В кампаниях по борьбе с домашним насилием рассматривают исключительно гетеронормативные союзы. «Они строятся на том, что есть человек, переживший насилие, чаще всего это женщины. И есть некий насильник, автор насилия, как правило, это мужчина. Из этой кампании исключены все квир-партнерства. Как мы можем говорить о видимости насилия или том, что с ним делать, если мы его не видим?» — обращает внимание координатор проектов в Московском коммьюнити-центре для ЛГБТ+ инициатив, кандидат психологических наук Валентина Лихошва.

Гомофобия вынуждает квир-людей скрывать ориентацию и сам факт наличия отношений. В этой ситуации рассказать об абьюзе значит совершить каминг-аут на работе, в разных учреждениях и инстанциях. Когда происходит насилие, у людей часто нет даже возможности вызвать полицию — правоохранительные органы в России за редким исключением не умеют работать с ЛГБТ, ведут себя крайне нетолерантно или могут рассказать другим про гомосексуальное партнерство, то есть сделать хуже.

«Еще добавим фактор, что общество в целом не знает, что такое насилие, какое оно имеет формы и как ему противодействовать, — продолжает Лихошва, — получается многослойный пирог, в котором квир-семьи — точка абсолютной невидимости.
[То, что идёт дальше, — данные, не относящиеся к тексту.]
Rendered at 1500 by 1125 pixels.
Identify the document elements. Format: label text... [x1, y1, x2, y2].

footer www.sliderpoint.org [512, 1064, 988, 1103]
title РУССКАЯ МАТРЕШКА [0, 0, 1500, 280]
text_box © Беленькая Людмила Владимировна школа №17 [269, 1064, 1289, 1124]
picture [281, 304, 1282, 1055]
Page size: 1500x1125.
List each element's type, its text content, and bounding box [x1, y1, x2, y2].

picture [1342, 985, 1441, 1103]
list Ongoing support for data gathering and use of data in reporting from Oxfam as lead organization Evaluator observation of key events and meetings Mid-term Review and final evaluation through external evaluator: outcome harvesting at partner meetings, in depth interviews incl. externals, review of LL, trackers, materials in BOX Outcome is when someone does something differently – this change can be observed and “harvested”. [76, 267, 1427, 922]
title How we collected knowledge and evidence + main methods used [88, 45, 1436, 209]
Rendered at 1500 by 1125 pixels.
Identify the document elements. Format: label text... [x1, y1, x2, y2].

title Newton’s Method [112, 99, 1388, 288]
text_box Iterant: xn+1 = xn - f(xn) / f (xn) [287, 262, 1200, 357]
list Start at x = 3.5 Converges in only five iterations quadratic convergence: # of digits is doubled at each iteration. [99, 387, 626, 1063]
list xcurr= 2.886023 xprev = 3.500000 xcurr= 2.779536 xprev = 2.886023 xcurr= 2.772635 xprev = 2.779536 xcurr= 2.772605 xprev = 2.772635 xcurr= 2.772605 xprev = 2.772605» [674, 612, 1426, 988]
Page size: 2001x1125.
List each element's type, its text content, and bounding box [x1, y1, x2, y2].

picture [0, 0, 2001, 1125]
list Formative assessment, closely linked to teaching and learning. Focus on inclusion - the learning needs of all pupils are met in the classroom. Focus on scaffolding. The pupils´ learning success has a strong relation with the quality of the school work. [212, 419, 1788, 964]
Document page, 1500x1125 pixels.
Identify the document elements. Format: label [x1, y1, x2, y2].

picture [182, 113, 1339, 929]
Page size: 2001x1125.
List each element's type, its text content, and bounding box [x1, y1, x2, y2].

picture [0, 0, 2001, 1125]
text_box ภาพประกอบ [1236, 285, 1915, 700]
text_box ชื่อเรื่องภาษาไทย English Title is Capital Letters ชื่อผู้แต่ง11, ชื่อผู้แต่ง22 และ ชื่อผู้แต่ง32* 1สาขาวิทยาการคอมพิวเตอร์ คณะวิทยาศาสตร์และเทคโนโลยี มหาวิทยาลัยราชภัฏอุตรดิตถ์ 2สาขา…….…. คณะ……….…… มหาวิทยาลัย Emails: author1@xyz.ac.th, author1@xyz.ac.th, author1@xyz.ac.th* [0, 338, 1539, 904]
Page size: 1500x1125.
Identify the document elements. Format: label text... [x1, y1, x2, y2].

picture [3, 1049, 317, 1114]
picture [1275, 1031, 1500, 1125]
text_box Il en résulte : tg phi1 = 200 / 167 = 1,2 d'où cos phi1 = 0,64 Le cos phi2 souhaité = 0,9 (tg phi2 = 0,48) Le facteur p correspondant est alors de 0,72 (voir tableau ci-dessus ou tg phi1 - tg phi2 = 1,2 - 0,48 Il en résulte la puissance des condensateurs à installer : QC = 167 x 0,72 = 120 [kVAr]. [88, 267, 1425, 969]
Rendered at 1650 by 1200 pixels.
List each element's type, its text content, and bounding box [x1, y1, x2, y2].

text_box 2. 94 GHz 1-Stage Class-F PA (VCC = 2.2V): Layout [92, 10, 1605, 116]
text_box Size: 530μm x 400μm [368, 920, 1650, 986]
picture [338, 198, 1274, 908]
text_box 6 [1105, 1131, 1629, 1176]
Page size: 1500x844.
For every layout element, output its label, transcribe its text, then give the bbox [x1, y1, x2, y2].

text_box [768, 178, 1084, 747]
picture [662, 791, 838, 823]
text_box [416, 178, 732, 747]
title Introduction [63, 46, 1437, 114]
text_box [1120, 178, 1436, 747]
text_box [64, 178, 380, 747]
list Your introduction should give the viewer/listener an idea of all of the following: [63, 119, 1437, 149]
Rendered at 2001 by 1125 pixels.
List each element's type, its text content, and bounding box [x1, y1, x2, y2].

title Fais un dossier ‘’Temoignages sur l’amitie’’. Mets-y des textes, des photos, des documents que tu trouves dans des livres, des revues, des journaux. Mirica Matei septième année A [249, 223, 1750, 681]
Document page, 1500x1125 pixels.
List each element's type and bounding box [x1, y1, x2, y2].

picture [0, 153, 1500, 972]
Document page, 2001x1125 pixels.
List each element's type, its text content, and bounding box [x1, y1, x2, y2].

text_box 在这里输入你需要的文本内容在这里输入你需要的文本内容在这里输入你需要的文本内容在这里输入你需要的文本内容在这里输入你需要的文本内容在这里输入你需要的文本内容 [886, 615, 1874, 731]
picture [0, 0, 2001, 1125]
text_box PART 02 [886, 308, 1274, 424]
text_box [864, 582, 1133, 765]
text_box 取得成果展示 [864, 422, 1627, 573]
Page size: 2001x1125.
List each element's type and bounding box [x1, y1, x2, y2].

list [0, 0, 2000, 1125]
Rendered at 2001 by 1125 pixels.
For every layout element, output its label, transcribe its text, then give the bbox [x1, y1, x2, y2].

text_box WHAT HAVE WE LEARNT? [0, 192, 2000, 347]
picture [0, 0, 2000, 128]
Пострадавшие не понимают, что происходит и куда обращаться. Если у гетеросексуальной женщины есть хотя бы какие-то механизмы для помощи, то что делать той, которая живет в партнерстве с женщиной?»

Особенно тяжелая ситуация у трансгендерных персон, добавляет клинический психолог Егор Бурцев. В разговоре о них эксперт использует термин «интерсексциональная уязвимость» — когда человека ущемляют одновременно с разных сторон. К транслюдям в обществе особенно негативное отношение, вдобавок у них чаще возникают проблемы с жильем, деньгами, работой из-за несмененных документов. В ситуации, когда имя и гендерный маркер в паспорте не соответствуют внешности персоны, трансгендерность невозможно скрыть ни перед полицейскими, ни перед врачами, ни где-либо еще.

По этой же причине у транслюдей часто нет доступа к медицинской помощи — при осмотре гендерная идентичность сразу станет понятна. Следовательно гораздо сложнее обратиться в больницу, если избил партнер. То же относится к психологической и психиатрической помощи. В небольших городах найти френдли-специалиста особенно тяжело.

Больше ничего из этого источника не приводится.